“Meso-tetra (4-carboMeso-tetra (4-carboxyphenyl) porphyrin (TCPP) is taken up in cancer cells by the CD320 receptor”
International Conference on Porphyrins and Phthalocyanines (ICPP) ICPP-11, June 26 through July 2, 2021
David J. Elzi, William E. Bauta, Jamila R. Sanchez, Trisha Das, Shweta Mogare, Peter Zannes Fatland, and Vivienne I. Rebel
The poster presents the novel mechanism by which the porphyrin TCPP, which is used in bioAffinity Technologies’ non-invasive test for the early detection of lung cancer, is incorporated into cancer cells. These discoveries have furthered our understanding of TCPP for use in diagnostics including the Company’s first product, CyPath® Lung, a flow cytometry test used to diagnose lung cancer at an early stage.

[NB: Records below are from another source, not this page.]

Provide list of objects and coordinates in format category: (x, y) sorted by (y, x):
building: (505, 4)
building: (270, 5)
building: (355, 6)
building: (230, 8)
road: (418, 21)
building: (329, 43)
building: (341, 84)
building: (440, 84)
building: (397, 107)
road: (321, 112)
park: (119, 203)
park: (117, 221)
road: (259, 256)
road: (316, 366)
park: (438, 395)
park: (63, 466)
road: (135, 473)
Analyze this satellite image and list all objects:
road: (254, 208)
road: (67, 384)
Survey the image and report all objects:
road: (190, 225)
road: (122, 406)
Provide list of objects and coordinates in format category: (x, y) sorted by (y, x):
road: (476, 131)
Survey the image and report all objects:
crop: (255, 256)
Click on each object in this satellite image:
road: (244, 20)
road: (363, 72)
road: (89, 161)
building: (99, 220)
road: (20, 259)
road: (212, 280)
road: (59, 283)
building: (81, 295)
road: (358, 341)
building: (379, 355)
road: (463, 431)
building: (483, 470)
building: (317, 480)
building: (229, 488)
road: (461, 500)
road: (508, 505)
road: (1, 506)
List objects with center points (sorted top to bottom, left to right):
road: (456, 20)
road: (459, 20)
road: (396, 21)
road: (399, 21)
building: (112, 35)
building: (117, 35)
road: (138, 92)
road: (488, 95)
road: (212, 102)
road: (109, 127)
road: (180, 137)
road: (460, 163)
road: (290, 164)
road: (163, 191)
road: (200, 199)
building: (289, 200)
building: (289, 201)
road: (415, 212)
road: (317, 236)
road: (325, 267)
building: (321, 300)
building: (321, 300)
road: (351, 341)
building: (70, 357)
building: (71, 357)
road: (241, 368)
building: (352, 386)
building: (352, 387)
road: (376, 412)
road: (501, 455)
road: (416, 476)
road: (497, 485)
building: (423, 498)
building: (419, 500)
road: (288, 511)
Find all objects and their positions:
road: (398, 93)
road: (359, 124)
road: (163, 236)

Porphyrins have been used successfully to treat and diagnose cancer, yet the mechanism of how porphyrins are selectively taken up and how they are retained by cancer cells compared to other cells remains poorly understood. Knowledge about the cellular uptake and retention mechanisms of porphyrins can be used to design more effective porphyrin-based diagnostics and therapeutics. We designed a flow cytometry assay to measure the cellular incorporation of meso-tetra (4-carboxyphenyl) porphyrin (TCPP) into cancer cell lines.
We choose to study TCPP because it is currently used in a diagnostic assay for the early detection on lung cancer (1). Cell and molecular biology approaches show that TCPP enters cancer cells by a clathrin-mediated-endocytosis pathway. The LDL receptor, previously implicated in porphyrin uptake (2), only contributed modestly to TCPP uptake. In search of alternative TCPP entry mechanisms, we found that CD320, the cellular receptor for cobalamin/transcobalamin II (Cbl/TCN2) (3), bound strongly to TCPP (KD = 42 nM).
Short hairpin RNA-mediated knockdown of CD320 resulted in up to 40% decrease in TCPP uptake in cell lines derived from lung, breast, and prostate cancer. The functional cellular uptake studies, combined with the results of the binding assay and other immunofluorescence microscopy studies, support our hypothesis that TCPP binds to CD320 and uses this receptor to enter cancer cells. Given that cancer cells over express CD320 (4), our research provides a reason for why TCPP accumulates in cancer cells.